Карьера Путина — телевизионная, и все ее этапы, начиная с «мочить в сортире» и «берегите Россию» — не более, чем последовательность телевизионных сюжетов.

Владимир Путин — это телезвезда. Его президентский календарь расписан от «Прямой линии» до «Прямой линии».

Гипертрофированная роль телевидения в коммуникации между властью и обществом сложилась в России еще в годы президентства Бориса Ельцина, но именно Владимиру Путину удалось построить телецентричное государство, в котором все общественные институты от церкви до армии оказались подменены соответствующей телевизионной картинкой.
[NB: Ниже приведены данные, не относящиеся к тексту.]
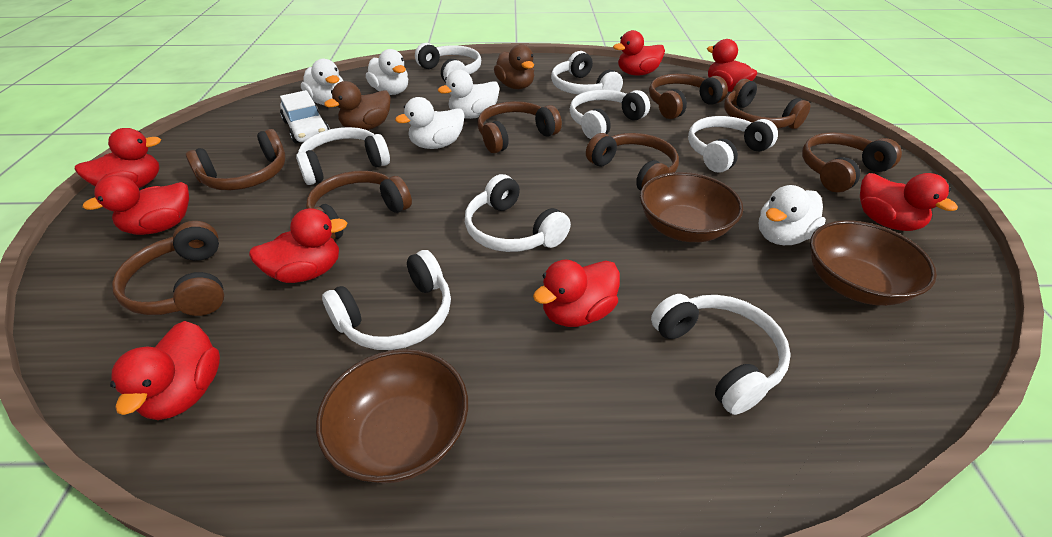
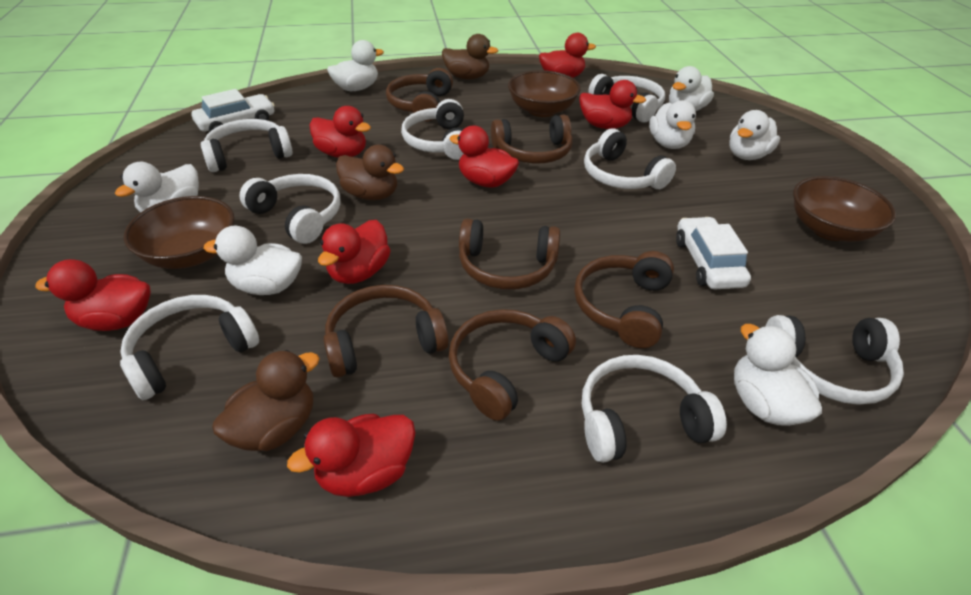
brown duck: [324,81,391,130] [494,44,534,89] = 2 -> [212,350,319,451] [336,145,404,200] [442,34,498,79] = 3
brown headphones: [112,221,224,316] [186,129,286,190] [306,171,412,240] [477,101,562,153] [586,133,679,191] [649,74,728,119] [724,79,811,129] [802,132,902,193] = 8 -> [323,285,449,377] [386,68,453,121] [449,309,576,421] [459,219,560,290] [491,115,573,163] [574,251,674,348] = 6
red duck: [75,128,161,188] [82,175,189,235] [110,321,220,420] [249,208,347,283] [533,260,620,327] [613,30,665,75] [707,39,757,92] [860,173,958,231] = 8 -> [35,259,151,331] [287,414,415,497] [309,106,371,158] [318,220,391,284] [450,126,519,188] [539,33,596,78] [580,80,646,129] = 7
white car: [280,90,330,144] = 1 -> [192,89,275,132] [676,217,751,289] = 2
white duck: [301,59,343,105] [366,49,408,95] [395,97,465,149] [438,69,500,119] [759,185,826,245] = 5 -> [115,162,199,213] [204,226,302,295] [327,40,384,91] [649,100,696,149] [669,66,714,111] [729,110,780,160] [734,324,822,426] = 7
Показателен в этом смысле скандал весны 2015 года, когда журналисты РБК выяснили, что телевизионные сюжеты об очередных рабочих встречах Владимира Путина, демонстрируемые по федеральным телеканалам, оказались сняты задолго до дня их телепоказа, а где в это время находился реальный Путин, просто неизвестно. Можно предположить, что подобная практика началась задолго до 2015 года, просто до сих пор никто не обращал на нее внимания, и никто не знает, сколько еще таких заранее записанных роликов с Путиным хранится в видеотеке Кремля и ждет своего часа.
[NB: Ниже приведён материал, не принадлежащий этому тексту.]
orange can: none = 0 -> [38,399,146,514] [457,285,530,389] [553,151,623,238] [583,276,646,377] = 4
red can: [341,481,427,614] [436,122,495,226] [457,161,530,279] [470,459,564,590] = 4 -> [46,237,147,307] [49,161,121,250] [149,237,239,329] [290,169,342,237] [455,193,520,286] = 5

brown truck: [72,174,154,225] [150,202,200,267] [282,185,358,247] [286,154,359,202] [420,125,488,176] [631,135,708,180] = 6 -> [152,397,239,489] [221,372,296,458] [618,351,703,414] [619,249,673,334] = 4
До начала 2014 года российская пропаганда многим казалась чудовищной. Доходило до того, что результатом некоторых телевизионных сюжетов об оппозиции становились реальные уголовные дела и аресты. Но после начала политического противостояния в Киеве в конце 2013 года стало ясно, что та российская пропаганда, с которой общество сталкивалось до сих пор, была относительно вегетарианской. Впрочем, сами пропагандисты не скрывали, что в «мирное время» они работают не на полную мощь. Например, в 2011 году глава государственного канала Russia Today, работающего на западную аудиторию, Маргарита Симоньян откровенно объясняла смысл существования ее СМИ: «Когда войны нету, оно вроде как и не нужно. Но блин, когда война есть, это прямо критично. Но нельзя создавать армию за неделю до того, как война началась».
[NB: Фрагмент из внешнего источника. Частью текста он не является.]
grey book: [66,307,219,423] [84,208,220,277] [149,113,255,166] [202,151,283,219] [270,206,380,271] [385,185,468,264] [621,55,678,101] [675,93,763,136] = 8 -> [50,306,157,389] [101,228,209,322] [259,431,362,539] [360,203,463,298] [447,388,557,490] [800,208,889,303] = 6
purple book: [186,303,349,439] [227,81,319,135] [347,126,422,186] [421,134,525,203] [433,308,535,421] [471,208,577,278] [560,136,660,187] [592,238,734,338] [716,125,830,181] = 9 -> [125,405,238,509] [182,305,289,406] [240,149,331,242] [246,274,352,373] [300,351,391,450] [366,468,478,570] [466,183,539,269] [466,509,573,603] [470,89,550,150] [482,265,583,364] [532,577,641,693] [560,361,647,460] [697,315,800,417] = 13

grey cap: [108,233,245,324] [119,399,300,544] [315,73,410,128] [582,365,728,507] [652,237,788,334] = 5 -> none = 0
«Война» для Кремля началась на киевском Майдане в конце осени 2013 года. В изложении официальных российских СМИ противостояние в украинской столице выглядело так, что за евроинтеграцию (а речь тогда шла только о ней) выступают наследники коллаборационистов Второй мировой войны и радикальные националисты, готовые чуть ли не к этническим чисткам. Упоинаемость8 украинской националистической организации «Правый сектор» в российских СМИ в какой-то момент значительно превысила аналогичный показатель партии Путина «Единая Россия» — при том, что «Правый сектор» на украинских выборах набрал менее 2% голосов избирателей.

После бегства Виктора Януковича российские телеканалы стали называть новых руководителей Украины исключительно «киевской хунтой», а военную операцию против сепаратистов на востоке страны — «карательной».

Стоит отметить, что на протяжении многих лет российская пропаганда уделяла исключительное внимание Великой Отечественной Войне, и Владимир Путин сделал эту тему ключевой в собственной системе идеологических координат. Государственное агентство РИА «Новости» в 2005 году создало новую традицию к празднику 9 мая — массовое ношение георгиевских лент со слоганом «Я помню, я горжусь». Самый человечный советский праздник стал главным национальным праздником путинской России — дело на первый взгляд вполне хорошее. Но и оно оказалось сугубо утилитарным, когда речь зашла о конфликте с Украиной.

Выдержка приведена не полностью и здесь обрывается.